Google’s Profit Growth Continues

Anyone who was concerned that Internet search giant Google would be hampered by going public in August can breathe easy as Google announces, in its first financial results since floating on the stock market, that its profits have more than doubled.

They have posted third quarter net profits of $52m (£30m), up from $20.4m in the previous year, and its share price has now surged more than 90% since its initial float.
Not bad for a company, which was started in a garage by two students and overtook the established search engine giants Yahoo! and Microsoft to become the most popular search engine in the world.  If only so many rock bands who started life in that same auspicious incubator could have done so well.

Many have argued that Google is an advertising company, not a search company. As Google strength as a search tool has surged, so has their income from advertising. Demand for their paid-for search text-ads, where advertisers are increasingly willing to pay high prices to have their site listed along side search results in the knowledge that they only have to pay if a potential customer clicks on their link. The move to putting their advert on many other sites, targeting them closely to the pages content by automatically understanding what the page was about, significantly increasing their reach.

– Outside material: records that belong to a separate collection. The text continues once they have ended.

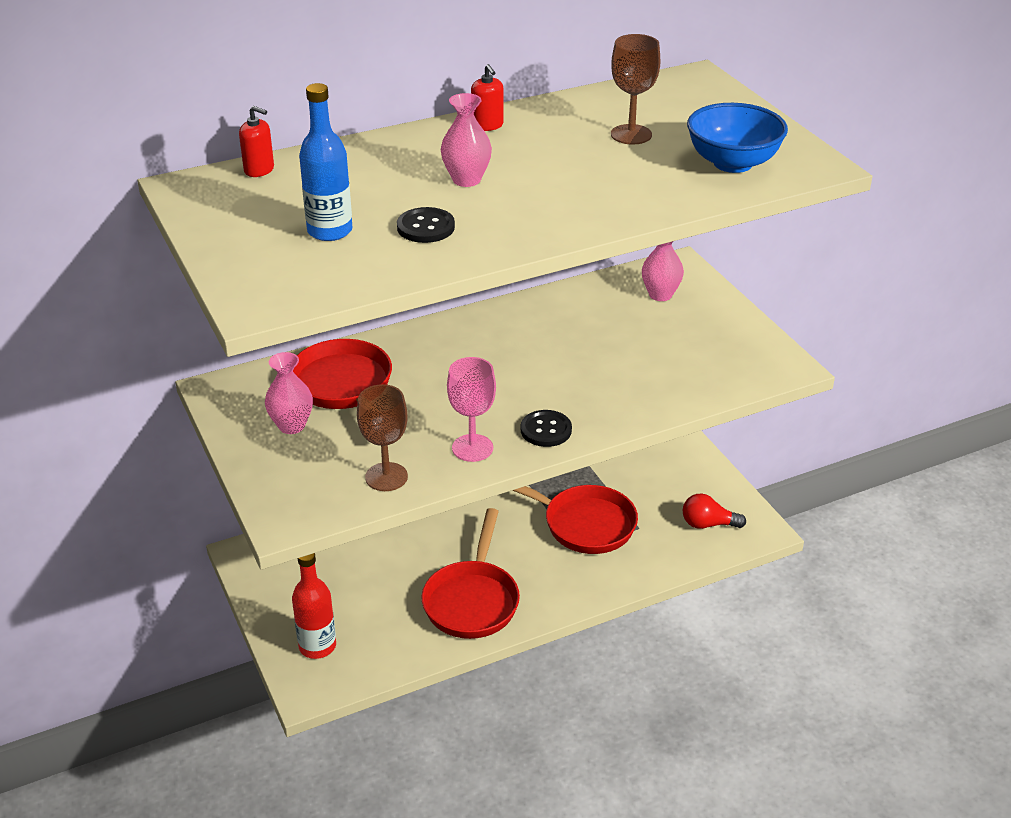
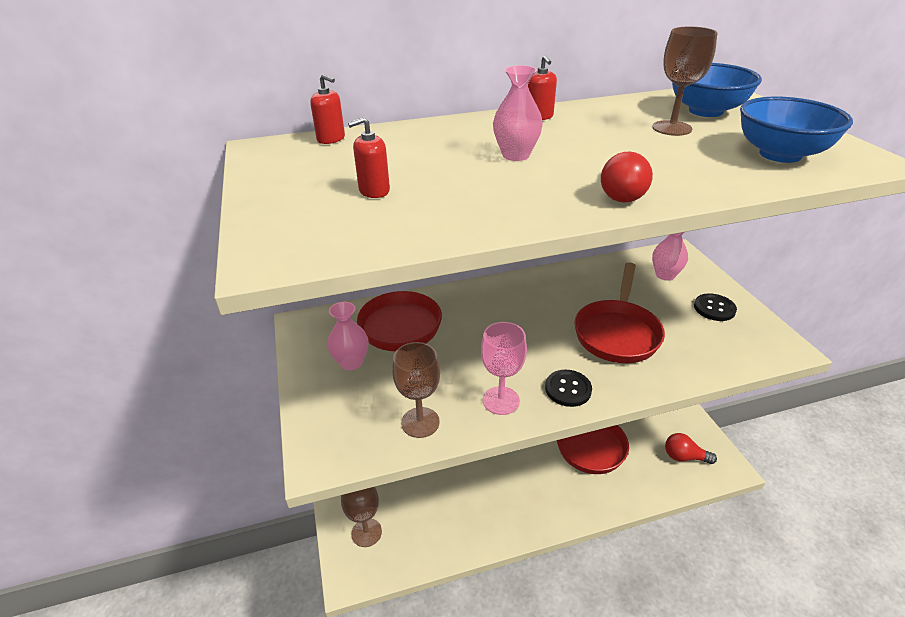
camera: 10 degrees right, 0 degrees up
(317, 646) = (366, 532): red bottle -> brown goblet
(330, 231) = (374, 191): blue bottle -> red soap dispenser
(426, 227) = (469, 193): black button -> black button (714, 308)
(472, 600) = (493, 505): red pan -> red pan (617, 332)
(571, 218) = (620, 193): none -> red light bulb
(671, 108) = (706, 111): none -> blue bowl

Google hasn’t rested on their advertising laurels, have now moved into email, a core business for its rivals Yahoo! and Microsoft, and it also operates a comparison-shopping search engine called Froogle, which recently launched in the UK. It’s not stop there – it also recently announced a test of a new desktop search product in the US that allows people to search Google using mobile telephone text messages in an ongoing game of chess where they are trying to anticipate what a rival like Microsoft will do.  

Personally, I get nervous when ‘the suits’ move in on previously laid-back but remarkably successful technology companies. Google and rival Yahoo each get a significant portion of their revenue from the lucrative Web search advertisements, and while some analysts predict that growth in this area will slow down in coming years, its hard to predict where Google will end up if this potential difficulty is realised.